My mom was sitting up to a table eating her dinner  last month, one evening. We had just barely dropped her back off at memory care. I chatted a little bit with her friend that sits next to her during meal times.

I decided that I needed to let them eat, instead of talk to them. I started to walk away to my mom's room. As I started walking away, my mom's friend asked my mom "is that your daughter"? He asked her about two times. I was curious on what her answer would be, so I turned my head to see. My mom shook her head as to say "no".  

A caregiver was helping another resident eat at the same table. She knew that I was my mom's daughter. She asked my mom "is that your daughter"? My mom shook her head again and said "no".
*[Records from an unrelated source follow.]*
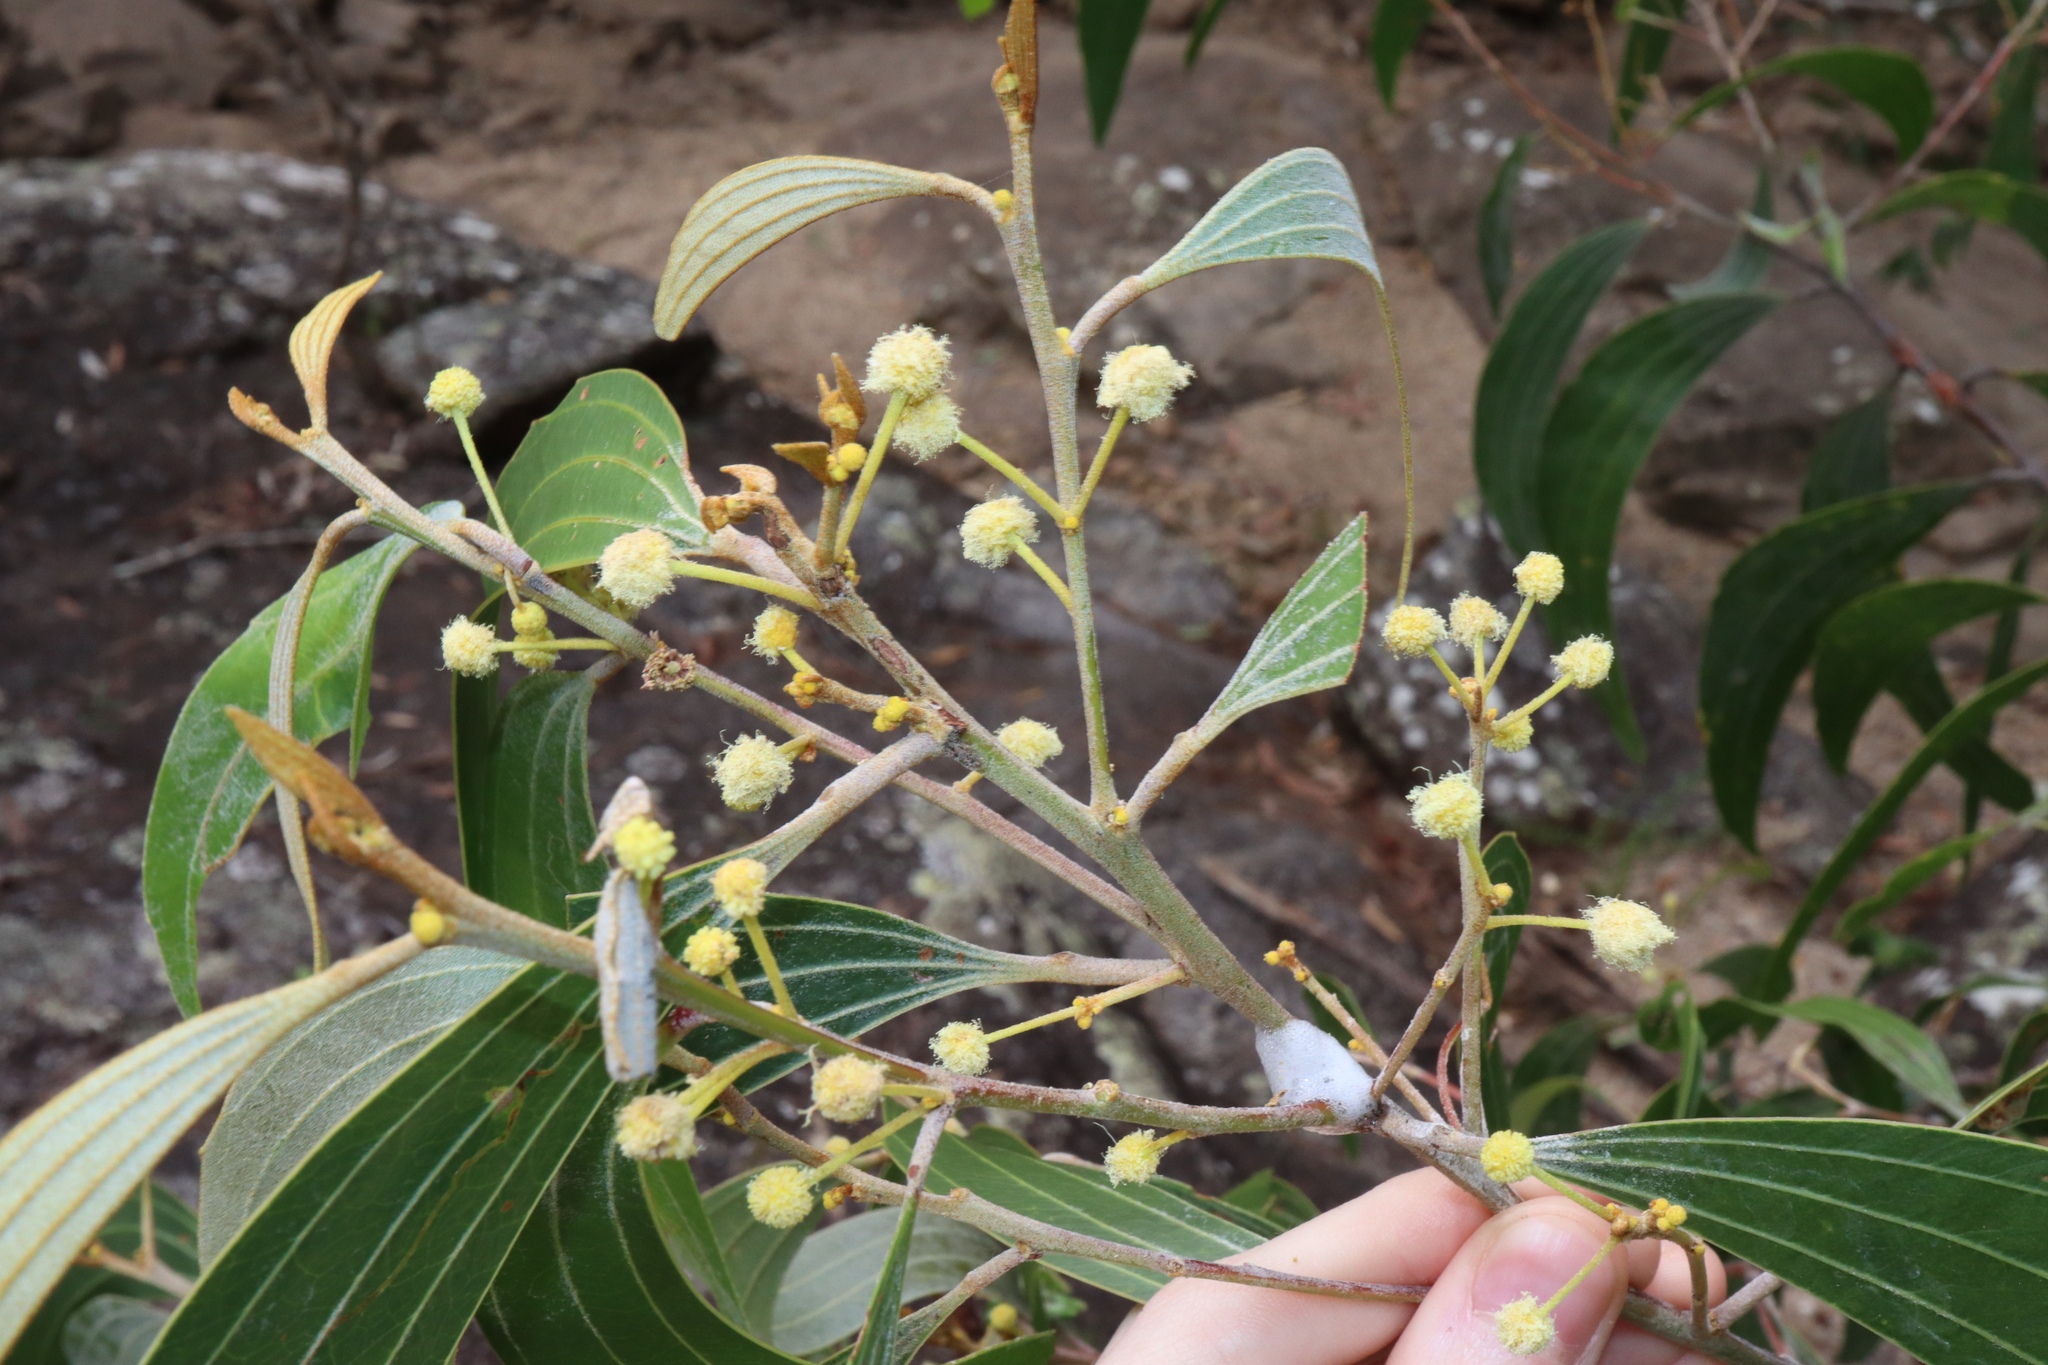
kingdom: Plantae
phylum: Tracheophyta
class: Magnoliopsida
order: Fabales
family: Fabaceae
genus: Acacia
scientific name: Acacia flavescens
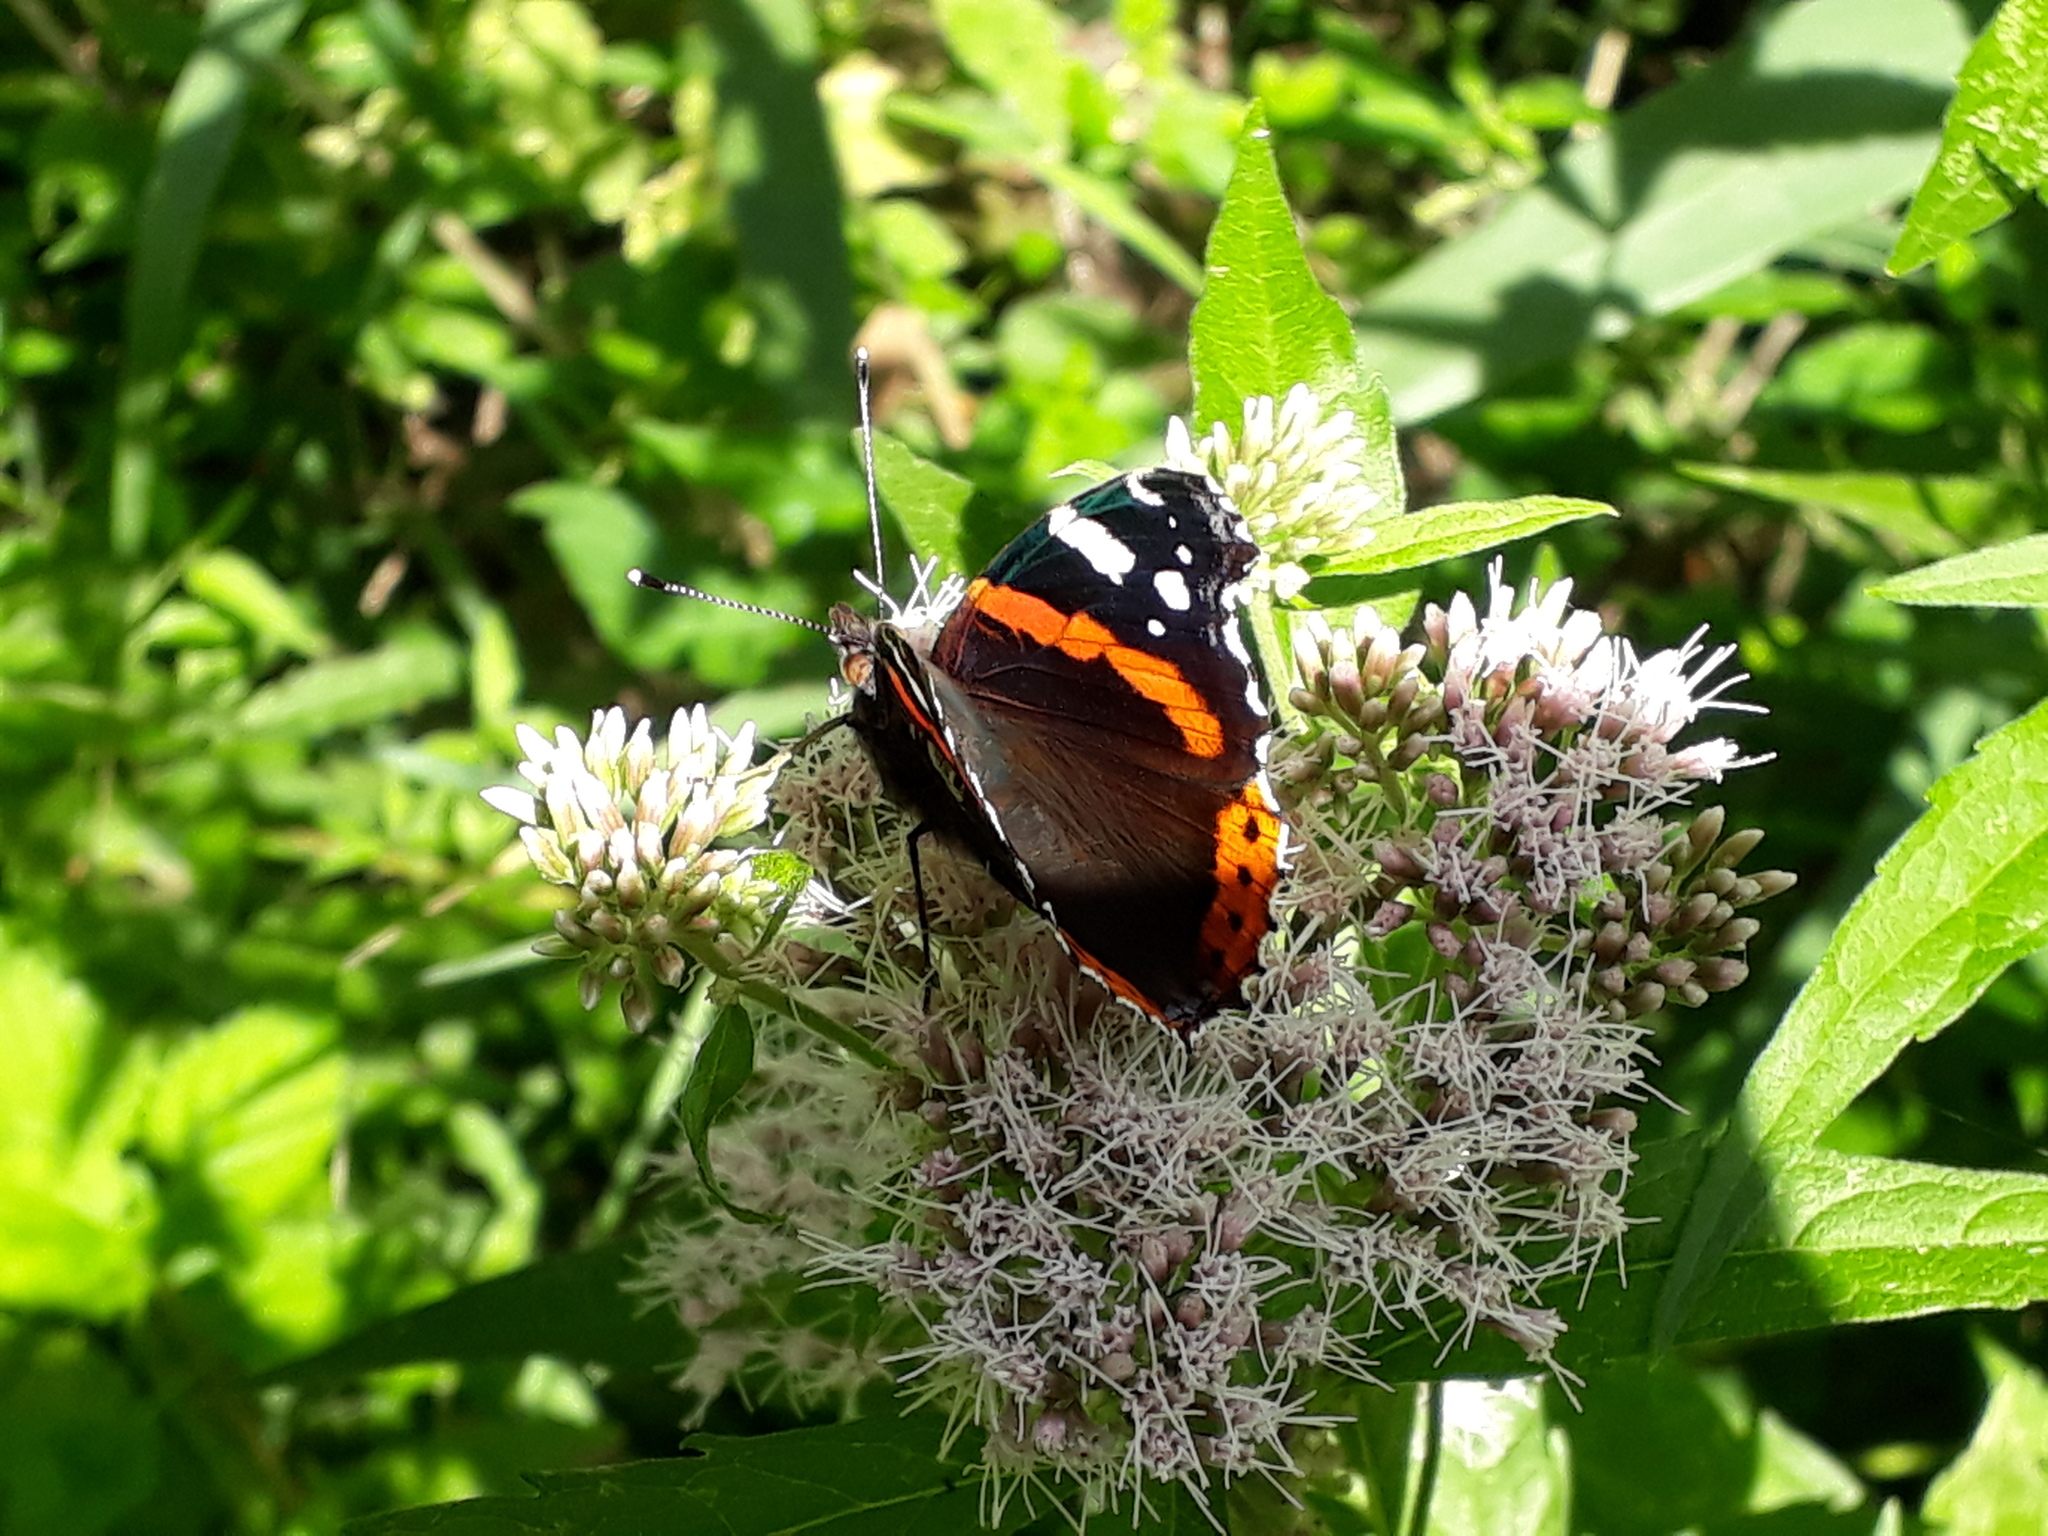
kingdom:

This may sound like a sad story, which in reality it is. I have been preparing myself for this recently, so it wasn't a complete shock.

I am just thankful that my mom thinks I'm a cool person to be with and I make her feel good when I'm with her. 

A Daughter. 

Now a Cool Person.

I may not be a daughter in the mind of my mom anymore, but I am someone that makes her feel good. I am thankful for that. My mom greets me with happiness every time that I see her. I am just thankful that she is still happy to see me & knows that I am someone that makes her feel special.



"Why do we close our eyes when we pray,

when we cry, when we kiss, when we dream;

because the most beautiful things in our life

are not seen but felt only by the heart.